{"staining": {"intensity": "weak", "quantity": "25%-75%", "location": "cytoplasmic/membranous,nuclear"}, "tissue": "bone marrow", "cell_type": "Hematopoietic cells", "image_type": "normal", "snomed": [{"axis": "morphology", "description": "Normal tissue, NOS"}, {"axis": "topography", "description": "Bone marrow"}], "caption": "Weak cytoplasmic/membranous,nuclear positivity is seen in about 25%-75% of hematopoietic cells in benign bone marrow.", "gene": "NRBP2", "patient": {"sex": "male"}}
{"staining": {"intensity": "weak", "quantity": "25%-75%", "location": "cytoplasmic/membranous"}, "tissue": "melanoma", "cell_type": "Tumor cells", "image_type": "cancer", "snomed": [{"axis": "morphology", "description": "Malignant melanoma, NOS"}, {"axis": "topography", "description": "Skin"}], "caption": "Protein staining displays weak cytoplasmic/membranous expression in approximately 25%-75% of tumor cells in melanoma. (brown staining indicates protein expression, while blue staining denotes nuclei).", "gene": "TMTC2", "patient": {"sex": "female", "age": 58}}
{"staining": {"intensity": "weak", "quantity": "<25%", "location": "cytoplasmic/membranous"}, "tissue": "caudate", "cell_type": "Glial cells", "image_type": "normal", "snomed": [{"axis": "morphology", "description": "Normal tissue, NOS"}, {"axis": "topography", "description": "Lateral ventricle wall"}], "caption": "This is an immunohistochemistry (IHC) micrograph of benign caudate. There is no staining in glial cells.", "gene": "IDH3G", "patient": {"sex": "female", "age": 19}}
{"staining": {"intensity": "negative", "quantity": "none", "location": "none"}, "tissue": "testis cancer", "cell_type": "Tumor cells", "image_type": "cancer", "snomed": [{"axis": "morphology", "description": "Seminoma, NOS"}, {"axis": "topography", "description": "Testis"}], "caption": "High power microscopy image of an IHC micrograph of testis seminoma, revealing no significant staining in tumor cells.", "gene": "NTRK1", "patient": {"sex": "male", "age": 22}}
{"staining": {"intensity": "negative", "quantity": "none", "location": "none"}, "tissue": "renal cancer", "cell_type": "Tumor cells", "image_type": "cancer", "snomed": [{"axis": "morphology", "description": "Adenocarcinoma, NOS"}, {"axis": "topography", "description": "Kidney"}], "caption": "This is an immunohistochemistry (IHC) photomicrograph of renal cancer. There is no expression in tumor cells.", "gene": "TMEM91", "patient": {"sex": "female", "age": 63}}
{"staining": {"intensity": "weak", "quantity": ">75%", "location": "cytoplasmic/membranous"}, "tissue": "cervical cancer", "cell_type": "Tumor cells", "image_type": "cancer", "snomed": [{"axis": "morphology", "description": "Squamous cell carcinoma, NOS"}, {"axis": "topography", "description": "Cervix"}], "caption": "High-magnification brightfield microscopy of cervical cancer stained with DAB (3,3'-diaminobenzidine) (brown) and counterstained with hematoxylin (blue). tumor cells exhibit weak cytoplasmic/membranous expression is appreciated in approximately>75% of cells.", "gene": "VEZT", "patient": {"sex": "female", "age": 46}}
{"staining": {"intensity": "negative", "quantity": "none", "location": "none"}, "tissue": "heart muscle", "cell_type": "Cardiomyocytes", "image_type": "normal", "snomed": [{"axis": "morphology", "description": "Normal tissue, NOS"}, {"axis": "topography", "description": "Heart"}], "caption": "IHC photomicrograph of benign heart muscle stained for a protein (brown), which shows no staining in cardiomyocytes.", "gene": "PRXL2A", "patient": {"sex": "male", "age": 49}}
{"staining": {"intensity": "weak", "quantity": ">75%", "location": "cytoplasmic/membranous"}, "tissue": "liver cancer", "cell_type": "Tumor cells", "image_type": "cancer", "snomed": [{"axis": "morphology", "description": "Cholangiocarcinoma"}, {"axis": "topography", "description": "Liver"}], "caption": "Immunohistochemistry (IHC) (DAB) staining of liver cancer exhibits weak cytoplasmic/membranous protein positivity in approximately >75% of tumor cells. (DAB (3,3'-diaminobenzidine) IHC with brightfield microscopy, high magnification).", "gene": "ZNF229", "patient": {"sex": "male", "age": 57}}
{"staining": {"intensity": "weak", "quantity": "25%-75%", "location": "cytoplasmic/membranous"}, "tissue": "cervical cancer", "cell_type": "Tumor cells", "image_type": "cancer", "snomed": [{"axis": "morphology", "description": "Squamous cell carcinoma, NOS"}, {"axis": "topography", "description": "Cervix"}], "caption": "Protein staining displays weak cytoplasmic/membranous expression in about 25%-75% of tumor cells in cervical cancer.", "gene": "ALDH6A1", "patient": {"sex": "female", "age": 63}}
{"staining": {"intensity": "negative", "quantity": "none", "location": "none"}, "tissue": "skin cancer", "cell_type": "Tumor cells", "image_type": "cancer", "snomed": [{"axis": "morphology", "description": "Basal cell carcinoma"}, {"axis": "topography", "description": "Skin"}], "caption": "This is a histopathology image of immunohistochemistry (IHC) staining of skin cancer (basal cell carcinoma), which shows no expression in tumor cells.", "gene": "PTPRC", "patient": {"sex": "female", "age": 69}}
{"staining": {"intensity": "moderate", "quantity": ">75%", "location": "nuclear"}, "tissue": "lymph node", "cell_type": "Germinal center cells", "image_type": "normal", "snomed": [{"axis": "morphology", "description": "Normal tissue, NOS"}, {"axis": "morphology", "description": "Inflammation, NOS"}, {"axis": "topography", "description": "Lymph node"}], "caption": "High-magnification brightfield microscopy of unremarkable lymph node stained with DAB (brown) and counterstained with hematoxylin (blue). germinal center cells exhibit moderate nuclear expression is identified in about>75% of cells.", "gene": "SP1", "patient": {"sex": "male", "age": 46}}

* * *

Every line above should be duplicated exactly as it stands.

{"staining": {"intensity": "weak", "quantity": "25%-75%", "location": "cytoplasmic/membranous,nuclear"}, "tissue": "bone marrow", "cell_type": "Hematopoietic cells", "image_type": "normal", "snomed": [{"axis": "morphology", "description": "Normal tissue, NOS"}, {"axis": "topography", "description": "Bone marrow"}], "caption": "Weak cytoplasmic/membranous,nuclear positivity is seen in about 25%-75% of hematopoietic cells in benign bone marrow.", "gene": "NRBP2", "patient": {"sex": "male"}}
{"staining": {"intensity": "weak", "quantity": "25%-75%", "location": "cytoplasmic/membranous"}, "tissue": "melanoma", "cell_type": "Tumor cells", "image_type": "cancer", "snomed": [{"axis": "morphology", "description": "Malignant melanoma, NOS"}, {"axis": "topography", "description": "Skin"}], "caption": "Protein staining displays weak cytoplasmic/membranous expression in approximately 25%-75% of tumor cells in melanoma. (brown staining indicates protein expression, while blue staining denotes nuclei).", "gene": "TMTC2", "patient": {"sex": "female", "age": 58}}
{"staining": {"intensity": "weak", "quantity": "<25%", "location": "cytoplasmic/membranous"}, "tissue": "caudate", "cell_type": "Glial cells", "image_type": "normal", "snomed": [{"axis": "morphology", "description": "Normal tissue, NOS"}, {"axis": "topography", "description": "Lateral ventricle wall"}], "caption": "This is an immunohistochemistry (IHC) micrograph of benign caudate. There is no staining in glial cells.", "gene": "IDH3G", "patient": {"sex": "female", "age": 19}}
{"staining": {"intensity": "negative", "quantity": "none", "location": "none"}, "tissue": "testis cancer", "cell_type": "Tumor cells", "image_type": "cancer", "snomed": [{"axis": "morphology", "description": "Seminoma, NOS"}, {"axis": "topography", "description": "Testis"}], "caption": "High power microscopy image of an IHC micrograph of testis seminoma, revealing no significant staining in tumor cells.", "gene": "NTRK1", "patient": {"sex": "male", "age": 22}}
{"staining": {"intensity": "negative", "quantity": "none", "location": "none"}, "tissue": "renal cancer", "cell_type": "Tumor cells", "image_type": "cancer", "snomed": [{"axis": "morphology", "description": "Adenocarcinoma, NOS"}, {"axis": "topography", "description": "Kidney"}], "caption": "This is an immunohistochemistry (IHC) photomicrograph of renal cancer. There is no expression in tumor cells.", "gene": "TMEM91", "patient": {"sex": "female", "age": 63}}
{"staining": {"intensity": "weak", "quantity": ">75%", "location": "cytoplasmic/membranous"}, "tissue": "cervical cancer", "cell_type": "Tumor cells", "image_type": "cancer", "snomed": [{"axis": "morphology", "description": "Squamous cell carcinoma, NOS"}, {"axis": "topography", "description": "Cervix"}], "caption": "High-magnification brightfield microscopy of cervical cancer stained with DAB (3,3'-diaminobenzidine) (brown) and counterstained with hematoxylin (blue). tumor cells exhibit weak cytoplasmic/membranous expression is appreciated in approximately>75% of cells.", "gene": "VEZT", "patient": {"sex": "female", "age": 46}}
{"staining": {"intensity": "negative", "quantity": "none", "location": "none"}, "tissue": "heart muscle", "cell_type": "Cardiomyocytes", "image_type": "normal", "snomed": [{"axis": "morphology", "description": "Normal tissue, NOS"}, {"axis": "topography", "description": "Heart"}], "caption": "IHC photomicrograph of benign heart muscle stained for a protein (brown), which shows no staining in cardiomyocytes.", "gene": "PRXL2A", "patient": {"sex": "male", "age": 49}}
{"staining": {"intensity": "weak", "quantity": ">75%", "location": "cytoplasmic/membranous"}, "tissue": "liver cancer", "cell_type": "Tumor cells", "image_type": "cancer", "snomed": [{"axis": "morphology", "description": "Cholangiocarcinoma"}, {"axis": "topography", "description": "Liver"}], "caption": "Immunohistochemistry (IHC) (DAB) staining of liver cancer exhibits weak cytoplasmic/membranous protein positivity in approximately >75% of tumor cells. (DAB (3,3'-diaminobenzidine) IHC with brightfield microscopy, high magnification).", "gene": "ZNF229", "patient": {"sex": "male", "age": 57}}
{"staining": {"intensity": "weak", "quantity": "25%-75%", "location": "cytoplasmic/membranous"}, "tissue": "cervical cancer", "cell_type": "Tumor cells", "image_type": "cancer", "snomed": [{"axis": "morphology", "description": "Squamous cell carcinoma, NOS"}, {"axis": "topography", "description": "Cervix"}], "caption": "Protein staining displays weak cytoplasmic/membranous expression in about 25%-75% of tumor cells in cervical cancer.", "gene": "ALDH6A1", "patient": {"sex": "female", "age": 63}}
{"staining": {"intensity": "negative", "quantity": "none", "location": "none"}, "tissue": "skin cancer", "cell_type": "Tumor cells", "image_type": "cancer", "snomed": [{"axis": "morphology", "description": "Basal cell carcinoma"}, {"axis": "topography", "description": "Skin"}], "caption": "This is a histopathology image of immunohistochemistry (IHC) staining of skin cancer (basal cell carcinoma), which shows no expression in tumor cells.", "gene": "PTPRC", "patient": {"sex": "female", "age": 69}}
{"staining": {"intensity": "moderate", "quantity": ">75%", "location": "nuclear"}, "tissue": "lymph node", "cell_type": "Germinal center cells", "image_type": "normal", "snomed": [{"axis": "morphology", "description": "Normal tissue, NOS"}, {"axis": "morphology", "description": "Inflammation, NOS"}, {"axis": "topography", "description": "Lymph node"}], "caption": "High-magnification brightfield microscopy of unremarkable lymph node stained with DAB (brown) and counterstained with hematoxylin (blue). germinal center cells exhibit moderate nuclear expression is identified in about>75% of cells.", "gene": "SP1", "patient": {"sex": "male", "age": 46}}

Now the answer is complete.